This comprehensive history of black humor sets it in the context of American popular culture. Blackface minstrelsy, Stepin Fetchit, and the Amos ’n’ Andy show presented a distorted picture of African Americans; this book contrasts this image with the authentic underground humor of African Americans found in folktales, race records, and all-black shows and films. After generations of stereotypes, the underground humor finally emerged before the American public with Richard Pryor in the 1970s. But Pryor was not the first popular comic to present authentically black humor. Watkins offers surprising reassessments of such seminal figures as Fetchit, Bert Williams, Moms Mabley, and Redd Foxx, looking at how they paved the way for contemporary comics such as Whoopi Goldberg, Eddie Murphy, and Bill Cosby.
watkins did something valuable here: despite not being employed in a lofty academic post, he assembled the first major scholarly work on a heretofore ignored topic in cultural history. the book is "dated" and "uneven" only in the sense that it's a starting point. as with all books of this kind, its very existence is a miracle.
if you're doing research on humor, here's where you go first.
I'm a huge Richard Pryor fan and I'll be shallow and admit that I bought this book years ago solely because he was on the cover. I've passed over it for years but I'm circling the steaming carrion of a novel I want to write about a stand-up comedian so I thought I'd finally give it a whirl. Let me just say that there is absolutely nothing wrong with this book.
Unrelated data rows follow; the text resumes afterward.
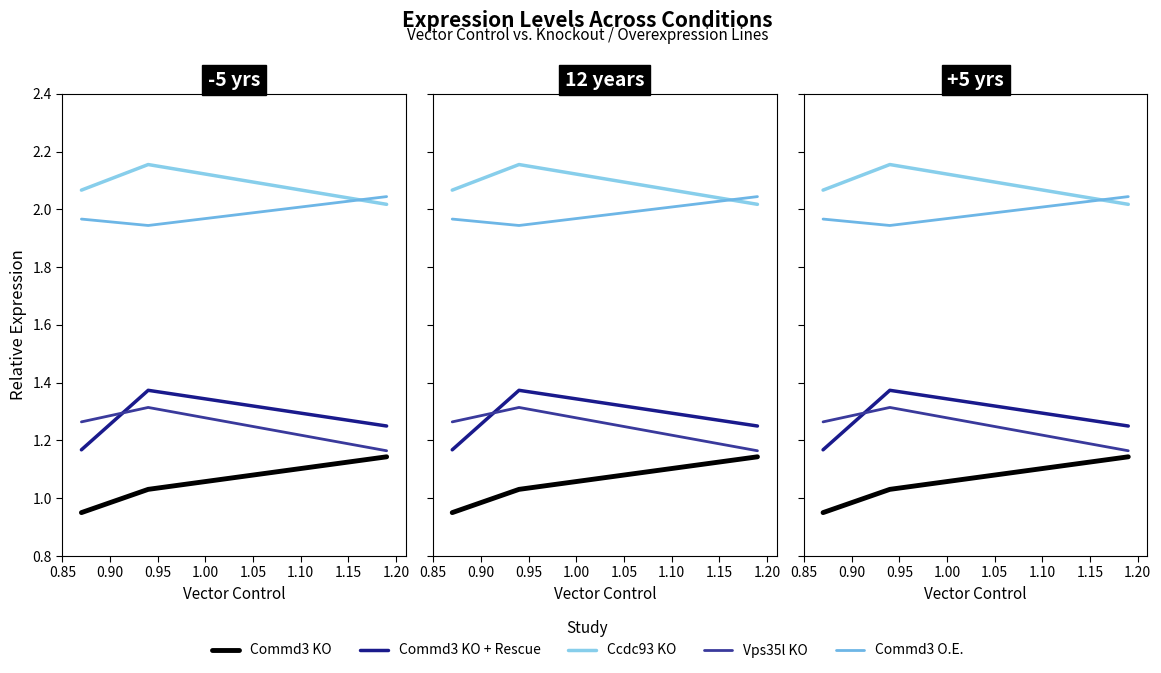

What is the difference between the maximum and minimum values in the Commd3 O.E. series?

0.1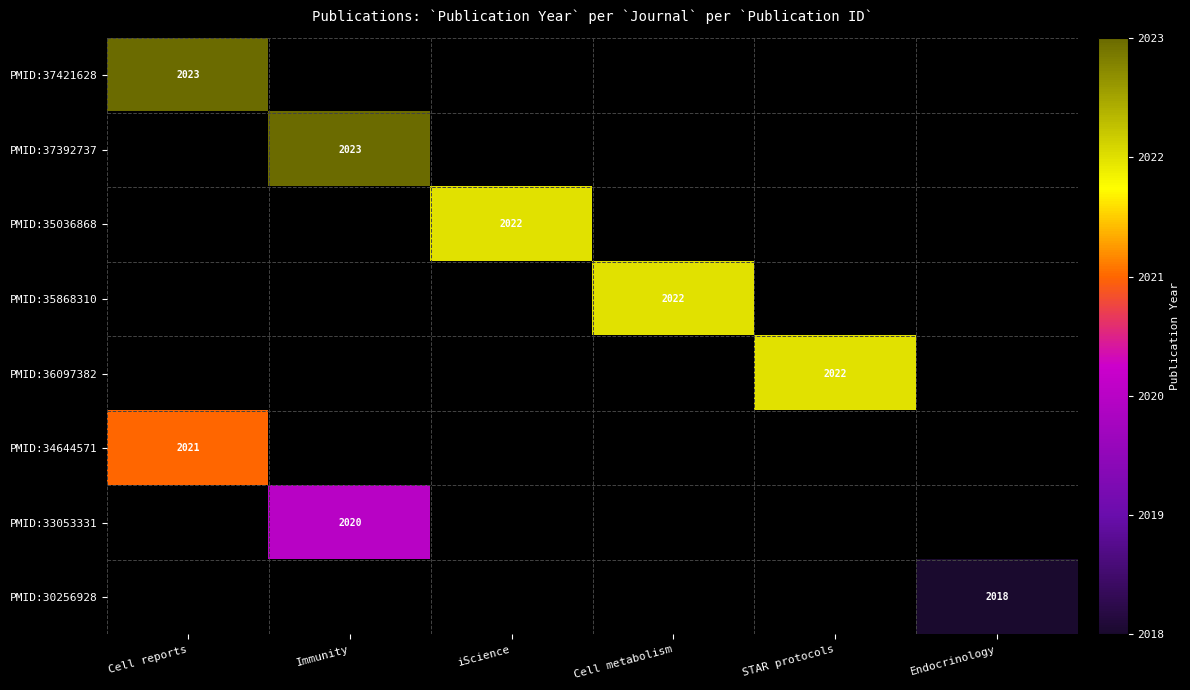

At how many categories does at least one series exceed 2022?

2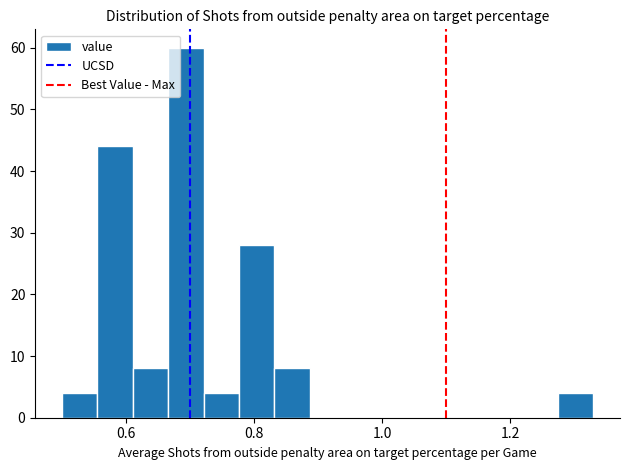

Read against the x-axis, roughly where is the centre of the tallest bar?

0.70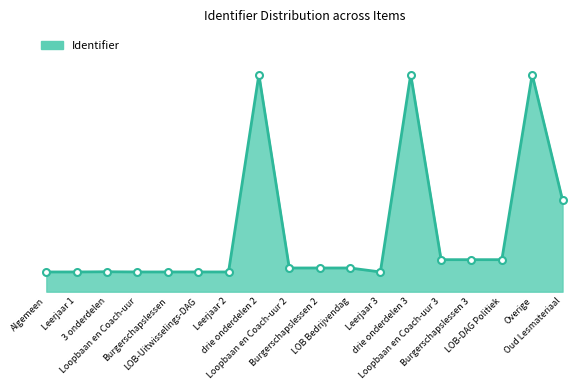

What is the label of the 4th point from the left?

Loopbaan en Coach-uur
I'll explain my personal three-star rating in a moment. Watkins does a fine job taking us back, pretty much to distant West Africa to show us the roots of the African-American cultural matrix that gets transplanted and transformed once slavery dumped everyone in the New World. He traces with a fine point the evolution of black humor as we know it. And these bits are great. Well-researched, lots of example, and so on. But the bulk of the book covers this more distant historical period. In fact, current black funny people, with the exception of Dick Gregory, kind of get short-thrift. From, say, Cosby and Foxx on, there's only about a hundred pages left for Pryor, Murphy, and the great stuff from the 70s and 80s. Now, I'm find with a historical perspective, and the stuff on minstrelsy, early radio and TV, blackface comics...all that stuff is wonderful and fascinating, but I was really, really looking forward to the contemporary bits. He does go into some detail on Pryor, an American hero in my opinion, but the end is a bit of a rush job. You could write a book just on the 1960s until now, when African-American humor went through all its metamorphoses that gave us what we have today. Alas! Still, if you're interested in the earlier period, you'll love it.
Learned so.much from this book, long read, have to treat it like a manual but you'll come out with a greater appreciation of what black folk have done and endured in the entertainment industry.
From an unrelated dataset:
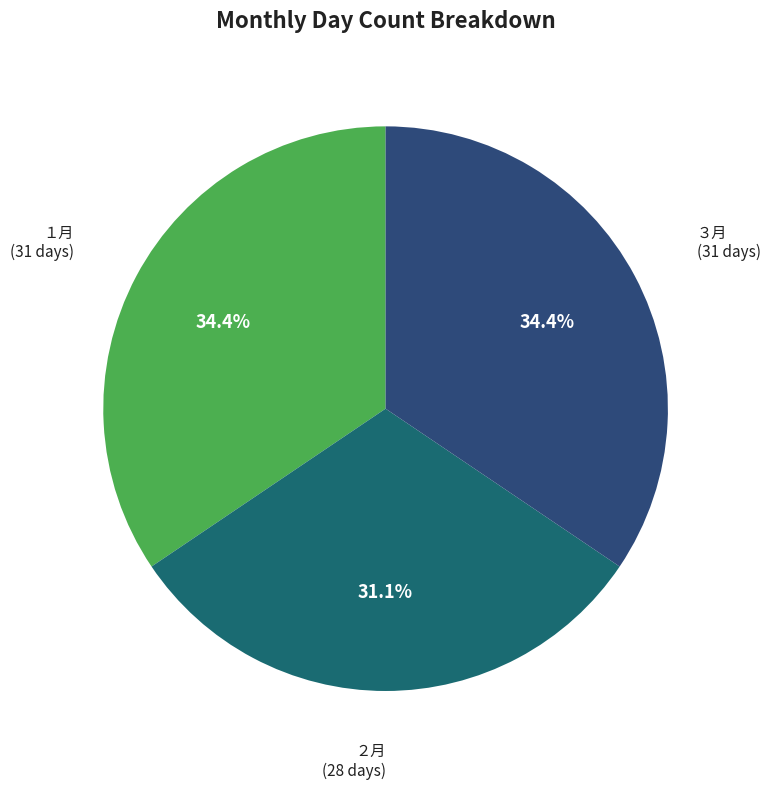

The ２月 slice represents 31% of the pie. True or false?

True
In depth and scholarly look at African American comedy from minstrelsy to Richard Pryor. A great deal of insight into comedy as a whole as well as highlighting areas of comedy history not often seen.
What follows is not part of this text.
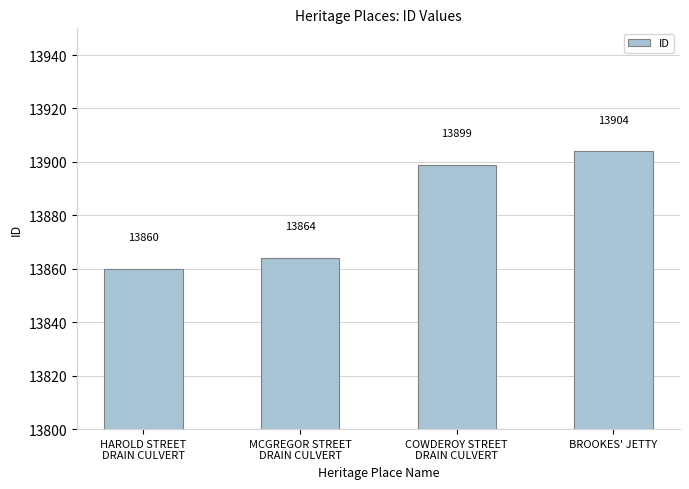

List the labels in order of value, largest first.

BROOKES' JETTY, COWDEROY STREET
DRAIN CULVERT, MCGREGOR STREET
DRAIN CULVERT, HAROLD STREET
DRAIN CULVERT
Lawrence Hill, perhaps the best independent presses specializing in African-American literature, published this updated edition of Mel Watkins' ON THE REAL SIDE: A HISTORY OF AFRICAN AMERICAN COMEDY FROM SLAVERY TO CHRIS ROCK around the millennium. Watkins, a former editor of the NEW YORK TIMES BOOK REVIEW, uses humor as a lens for exploring American race relations. "For a vulnerable black minority," he writes, "surreptitiousness and trickery were the principal defenses against repression." The latter often involved false ignorance and naiveté--think "Sambo" of the minstrel shows, Amos and Andy, or Eddie Murphy in some of his Saturday Night Live routines. But playing dumb--a ruse scarcely limited to the African American cultural tradition--has its drawbacks, having too often "fostered and affirmed the most insidious and demeaning stereotypes."
Yet what Watkins calls "Sambo comedy" serves as one of the foundations of modern African-American comedy; "surreptitious" humor, developed in the privacy of wholly black settings, represents the other. Watkins explores both, showing how the latter began to trickle into the mainstream with performers like Redd Foxx. The author's inclusion of jokes from slavery times to mid-century to the present era--including those of Foxx, Dick Gregory, Richard Pryor, Whoopi Goldberg, and Chris Rock--makes for a compendious, erudite cultural study that is also a delight to read.
This book is one of my favorite history books of all time. It has all the elements I like: a history that is not about the dominant culture, that takes a unique approach to understanding history, and provides connections between the approach and the larger questions confronting American society. The jokes are really funny as you learn the history of African American comedy and show business. Really great.
While this book was interesting and informative it fell into the trap that many books of its type can not seem to bypass: it reads like a text book. There is almost no personality to the book.